DATA FOR ANALYSIS
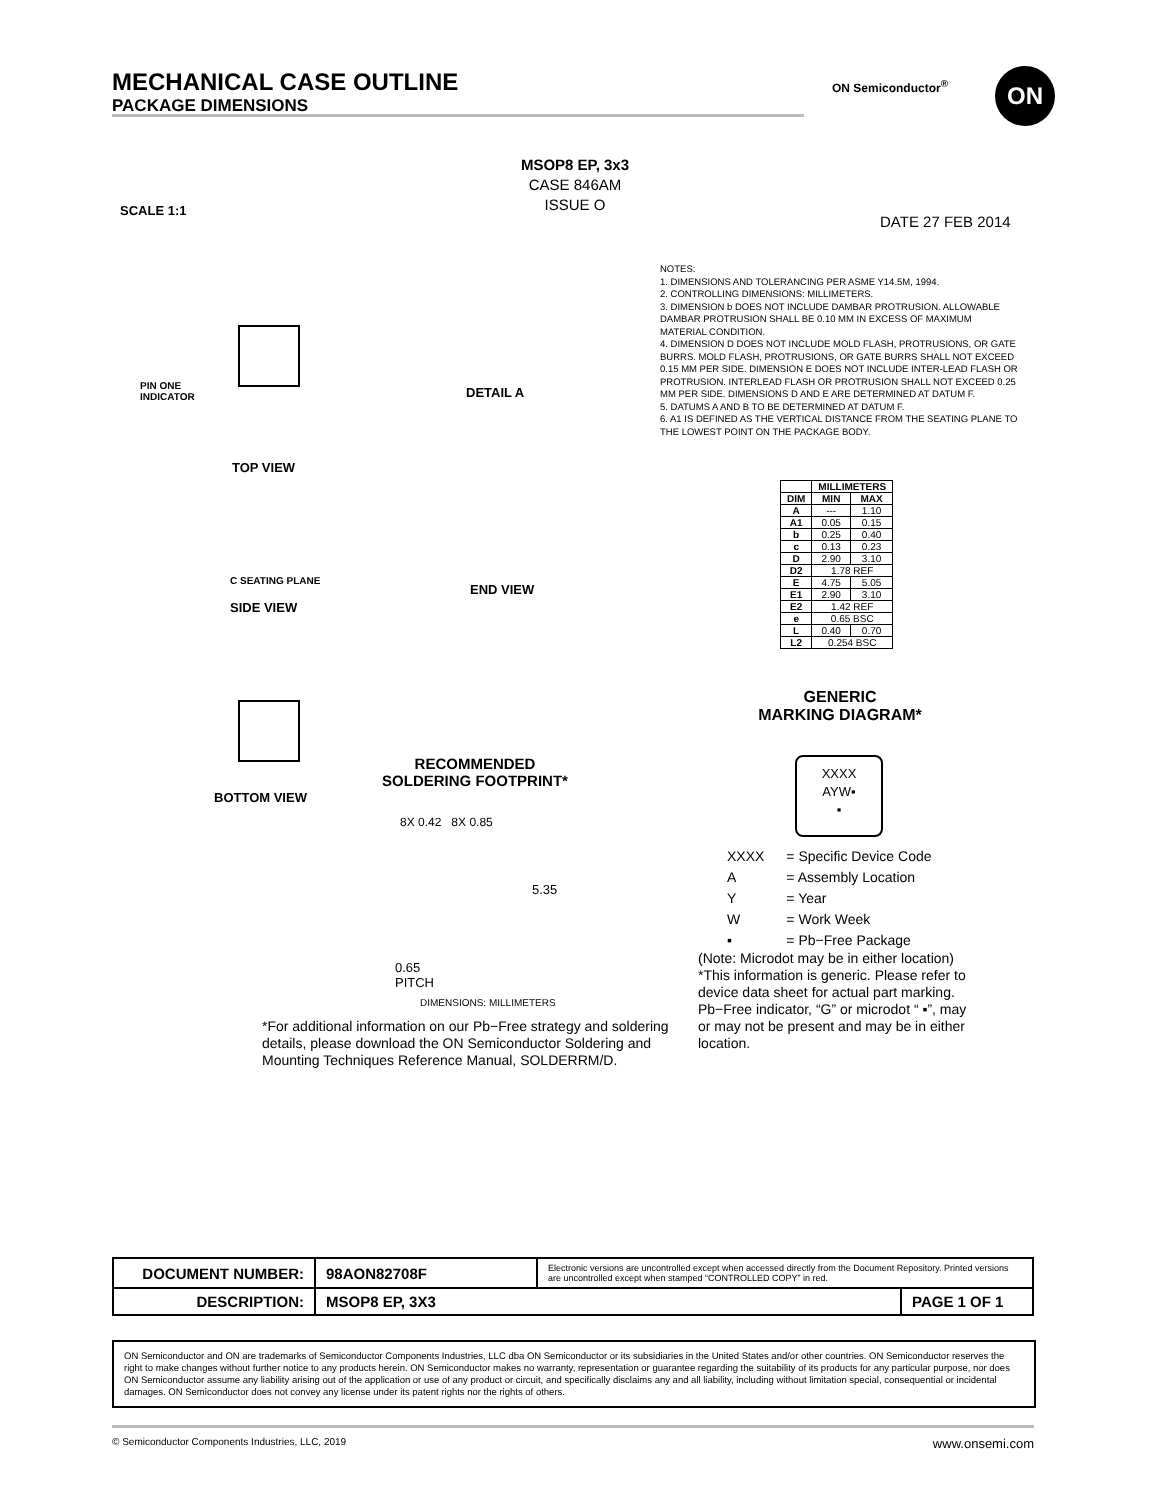MECHANICAL CASE OUTLINE
PACKAGE DIMENSIONS
ON Semiconductor<sup>®</sup> ON
MSOP8 EP, 3x3
CASE 846AM
ISSUE O
SCALE 1:1
DATE 27 FEB 2014
TOP VIEW
SIDE VIEW
END VIEW
DETAIL A
BOTTOM VIEW
PIN ONE
INDICATOR
C SEATING PLANE
NOTES:
1. DIMENSIONS AND TOLERANCING PER ASME Y14.5M, 1994.
2. CONTROLLING DIMENSIONS: MILLIMETERS.
3. DIMENSION b DOES NOT INCLUDE DAMBAR PROTRUSION. ALLOWABLE DAMBAR PROTRUSION SHALL BE 0.10 MM IN EXCESS OF MAXIMUM MATERIAL CONDITION.
4. DIMENSION D DOES NOT INCLUDE MOLD FLASH, PROTRUSIONS, OR GATE BURRS. MOLD FLASH, PROTRUSIONS, OR GATE BURRS SHALL NOT EXCEED 0.15 MM PER SIDE. DIMENSION E DOES NOT INCLUDE INTER-LEAD FLASH OR PROTRUSION. INTERLEAD FLASH OR PROTRUSION SHALL NOT EXCEED 0.25 MM PER SIDE. DIMENSIONS D AND E ARE DETERMINED AT DATUM F.
5. DATUMS A AND B TO BE DETERMINED AT DATUM F.
6. A1 IS DEFINED AS THE VERTICAL DISTANCE FROM THE SEATING PLANE TO THE LOWEST POINT ON THE PACKAGE BODY.
| | MILLIMETERS | |
| --- | --- | --- |
| DIM | MIN | MAX |
| A | --- | 1.10 |
| A1 | 0.05 | 0.15 |
| b | 0.25 | 0.40 |
| c | 0.13 | 0.23 |
| D | 2.90 | 3.10 |
| D2 | 1.78 REF | |
| E | 4.75 | 5.05 |
| E1 | 2.90 | 3.10 |
| E2 | 1.42 REF | |
| e | 0.65 BSC | |
| L | 0.40 | 0.70 |
| L2 | 0.254 BSC | |
GENERIC
MARKING DIAGRAM*
XXXX
AYW▪
▪
| XXXX | = Specific Device Code |
| A | = Assembly Location |
| Y | = Year |
| W | = Work Week |
| ▪ | = Pb−Free Package |
(Note: Microdot may be in either location)
*This information is generic. Please refer to device data sheet for actual part marking.
Pb−Free indicator, “G” or microdot “ ▪”, may or may not be present and may be in either location.
RECOMMENDED
SOLDERING FOOTPRINT*
8X 0.42 8X 0.85
5.35
0.65
PITCH
DIMENSIONS: MILLIMETERS
*For additional information on our Pb−Free strategy and soldering details, please download the ON Semiconductor Soldering and Mounting Techniques Reference Manual, SOLDERRM/D.
| DOCUMENT NUMBER: | 98AON82708F | Electronic versions are uncontrolled except when accessed directly from the Document Repository. Printed versions are uncontrolled except when stamped “CONTROLLED COPY” in red. | |
| DESCRIPTION: | MSOP8 EP, 3X3 | | PAGE 1 OF 1 |
ON Semiconductor and ON are trademarks of Semiconductor Components Industries, LLC dba ON Semiconductor or its subsidiaries in the United States and/or other countries. ON Semiconductor reserves the right to make changes without further notice to any products herein. ON Semiconductor makes no warranty, representation or guarantee regarding the suitability of its products for any particular purpose, nor does ON Semiconductor assume any liability arising out of the application or use of any product or circuit, and specifically disclaims any and all liability, including without limitation special, consequential or incidental damages. ON Semiconductor does not convey any license under its patent rights nor the rights of others.
© Semiconductor Components Industries, LLC, 2019 www.onsemi.com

ASSIGNMENT
The lines wanted run from the first one in the material above through the line containing "E1 | 2.90 | 3.10 |"; give them again exactly, leaving out the pictures.

ANSWER SECTION
MECHANICAL CASE OUTLINE
PACKAGE DIMENSIONS
ON Semiconductor<sup>®</sup> ON
MSOP8 EP, 3x3
CASE 846AM
ISSUE O
SCALE 1:1
DATE 27 FEB 2014
TOP VIEW
SIDE VIEW
END VIEW
DETAIL A
BOTTOM VIEW
PIN ONE
INDICATOR
C SEATING PLANE
NOTES:
1. DIMENSIONS AND TOLERANCING PER ASME Y14.5M, 1994.
2. CONTROLLING DIMENSIONS: MILLIMETERS.
3. DIMENSION b DOES NOT INCLUDE DAMBAR PROTRUSION. ALLOWABLE DAMBAR PROTRUSION SHALL BE 0.10 MM IN EXCESS OF MAXIMUM MATERIAL CONDITION.
4. DIMENSION D DOES NOT INCLUDE MOLD FLASH, PROTRUSIONS, OR GATE BURRS. MOLD FLASH, PROTRUSIONS, OR GATE BURRS SHALL NOT EXCEED 0.15 MM PER SIDE. DIMENSION E DOES NOT INCLUDE INTER-LEAD FLASH OR PROTRUSION. INTERLEAD FLASH OR PROTRUSION SHALL NOT EXCEED 0.25 MM PER SIDE. DIMENSIONS D AND E ARE DETERMINED AT DATUM F.
5. DATUMS A AND B TO BE DETERMINED AT DATUM F.
6. A1 IS DEFINED AS THE VERTICAL DISTANCE FROM THE SEATING PLANE TO THE LOWEST POINT ON THE PACKAGE BODY.
| | MILLIMETERS | |
| --- | --- | --- |
| DIM | MIN | MAX |
| A | --- | 1.10 |
| A1 | 0.05 | 0.15 |
| b | 0.25 | 0.40 |
| c | 0.13 | 0.23 |
| D | 2.90 | 3.10 |
| D2 | 1.78 REF | |
| E | 4.75 | 5.05 |
| E1 | 2.90 | 3.10 |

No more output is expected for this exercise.